Why I Am Not a Christian and Other Essays on Religion and Related Subjects
“That is the idea — that we should all be wicked if we did not hold to the Christian religion. It seems to me that the people who have held to it have been for the most part extremely wicked. You find this curious fact, that the more intense has been the religion of any period and the more profound has been the dogmatic belief, the greater has been the cruelty and the worse has been the state of affairs. In the so-called ages of faith, when men really did believe the Christian religion in all its completeness, there was the Inquisition, with all its tortures; there were millions of unfortunate women burned as witches; and there was every kind of cruelty practiced upon all sorts of people in the name of religion.
You find as you look around the world that every single bit of progress in humane feeling, every improvement in the criminal law, every step toward the diminution of war, every step toward better treatment of the colored races, or every mitigation of slavery, every moral progress that there has been in the world, has been consistently opposed by the organized churches of the world. I say quite deliberately that the Christian religion, as organized in its churches, has been and still is the principal enemy of moral progress in the world.

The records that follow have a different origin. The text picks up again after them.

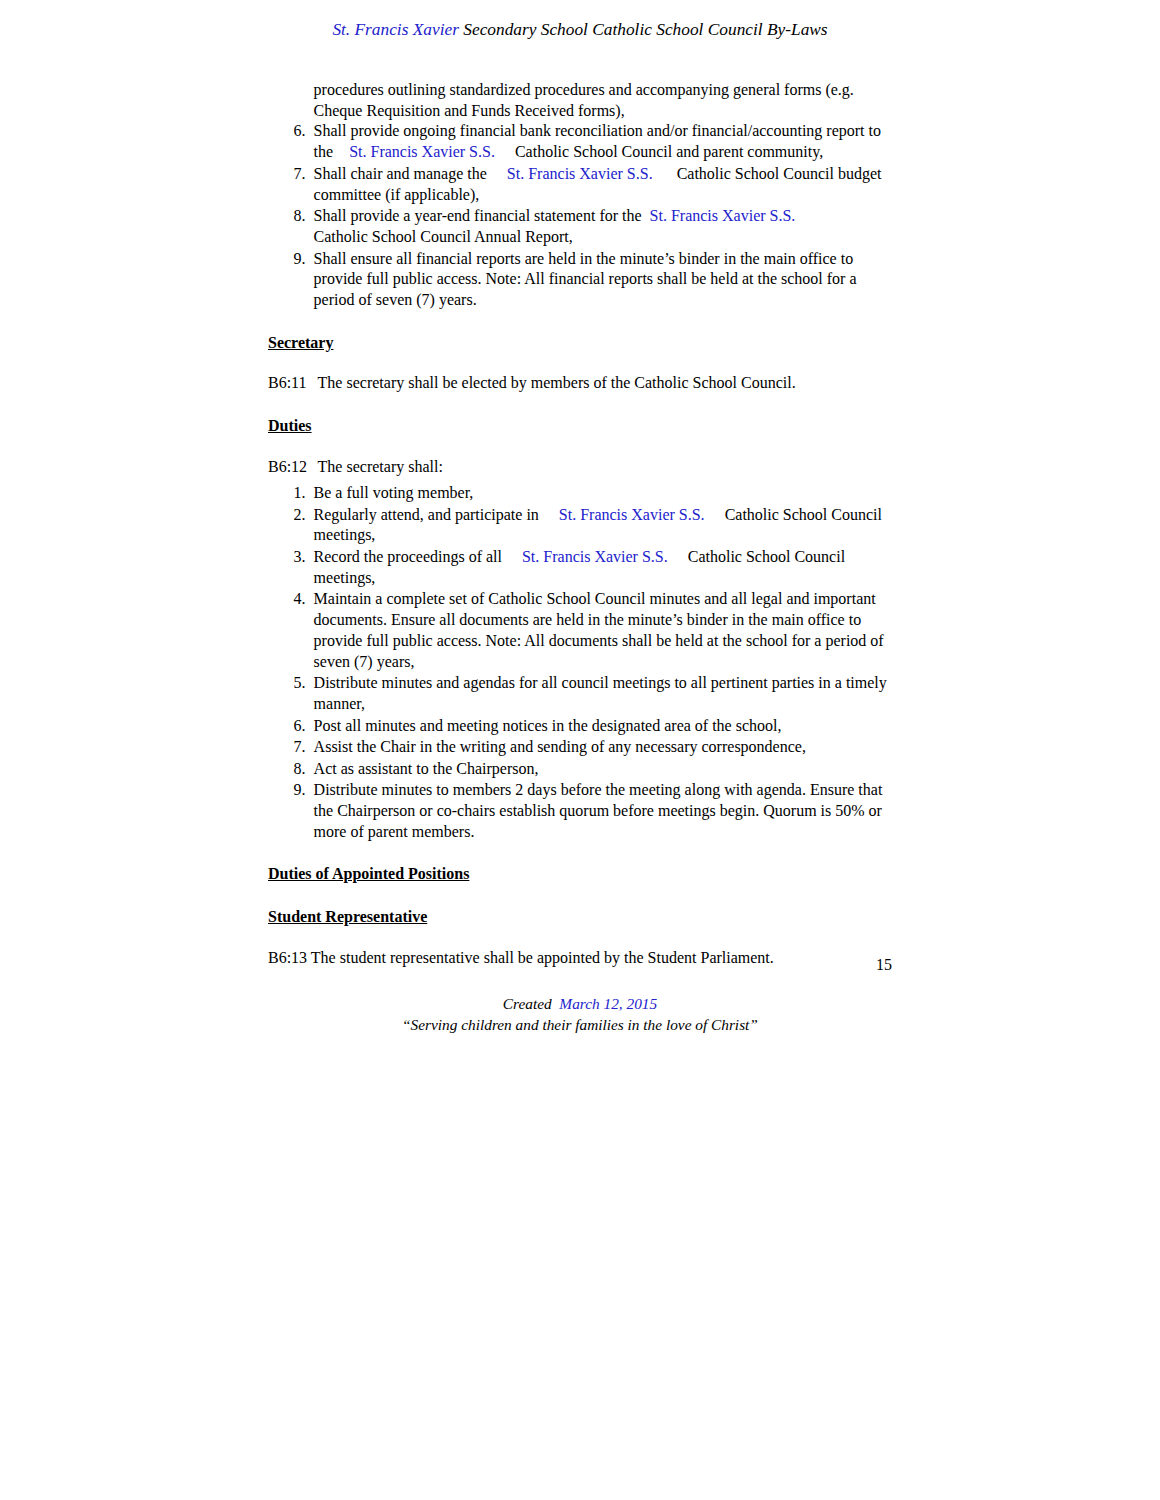St. Francis Xavier Secondary School Catholic School Council By-Laws
procedures outlining standardized procedures and accompanying general forms (e.g. Cheque Requisition and Funds Received forms),
Shall provide ongoing financial bank reconciliation and/or financial/accounting report to the St. Francis Xavier S.S. Catholic School Council and parent community,
Shall chair and manage the St. Francis Xavier S.S. Catholic School Council budget committee (if applicable),
Shall provide a year-end financial statement for the St. Francis Xavier S.S.
Catholic School Council Annual Report,
Shall ensure all financial reports are held in the minute’s binder in the main office to provide full public access. Note: All financial reports shall be held at the school for a period of seven (7) years.
Secretary
B6:11 The secretary shall be elected by members of the Catholic School Council.
Duties
B6:12 The secretary shall:
Be a full voting member,
Regularly attend, and participate in St. Francis Xavier S.S. Catholic School Council meetings,
Record the proceedings of all St. Francis Xavier S.S. Catholic School Council meetings,
Maintain a complete set of Catholic School Council minutes and all legal and important documents. Ensure all documents are held in the minute’s binder in the main office to provide full public access. Note: All documents shall be held at the school for a period of seven (7) years,
Distribute minutes and agendas for all council meetings to all pertinent parties in a timely manner,
Post all minutes and meeting notices in the designated area of the school,
Assist the Chair in the writing and sending of any necessary correspondence,
Act as assistant to the Chairperson,
Distribute minutes to members 2 days before the meeting along with agenda. Ensure that the Chairperson or co-chairs establish quorum before meetings begin. Quorum is 50% or more of parent members.
Duties of Appointed Positions
Student Representative
B6:13 The student representative shall be appointed by the Student Parliament.
15
Created March 12, 2015 “Serving children and their families in the love of Christ”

You may think that I am going too far when I say that that is still so. I do not think that I am. Take one fact. You will bear with me if I mention it. It is not a pleasant fact, but the churches compel one to mention facts that are not pleasant. Supposing that in this world that we live in today an inexperienced girl is married to a syphilitic man; in that case the Catholic Church says, ‘This is an indissoluble sacrament. You must endure celibacy or stay together. And if you stay together, you must not use birth control to prevent the birth of syphilitic children.’ Nobody whose natural sympathies have not been warped by dogma, or whose moral nature was not absolutely dead to all sense of suffering, could maintain that it is right and proper that that state of things should continue.

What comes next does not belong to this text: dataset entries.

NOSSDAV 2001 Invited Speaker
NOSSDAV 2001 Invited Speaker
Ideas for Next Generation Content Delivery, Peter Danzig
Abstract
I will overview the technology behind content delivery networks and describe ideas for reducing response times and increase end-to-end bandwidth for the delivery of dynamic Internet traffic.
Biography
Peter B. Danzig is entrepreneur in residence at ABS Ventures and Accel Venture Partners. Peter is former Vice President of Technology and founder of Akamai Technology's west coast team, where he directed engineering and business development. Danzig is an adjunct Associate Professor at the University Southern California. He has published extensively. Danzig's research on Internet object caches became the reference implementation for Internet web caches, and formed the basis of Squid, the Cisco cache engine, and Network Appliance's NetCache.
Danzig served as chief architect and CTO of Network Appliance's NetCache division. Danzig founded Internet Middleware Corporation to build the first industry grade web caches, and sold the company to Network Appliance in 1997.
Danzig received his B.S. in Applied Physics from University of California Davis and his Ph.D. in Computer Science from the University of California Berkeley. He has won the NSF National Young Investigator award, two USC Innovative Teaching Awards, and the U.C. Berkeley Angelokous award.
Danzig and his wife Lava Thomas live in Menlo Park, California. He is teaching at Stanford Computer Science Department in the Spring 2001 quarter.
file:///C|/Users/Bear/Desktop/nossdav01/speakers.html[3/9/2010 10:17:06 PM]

That is only an example. There are a great many ways in which, at the present moment, the church, by its insistence upon what it chooses to call morality, inflicts upon all sorts of people undeserved and unnecessary suffering. And of course, as we know, it is in its major part an opponent still of progress and improvement in all the ways that diminish suffering in the world, because it has chosen to label as morality a certain narrow set of rules of conduct which have nothing to do with human happiness; and when you say that this or that ought to be done because it would make for human happiness, they think that has nothing to do with the matter at all. ‘What has human happiness to do with morals? The object of morals is not to make people happy.”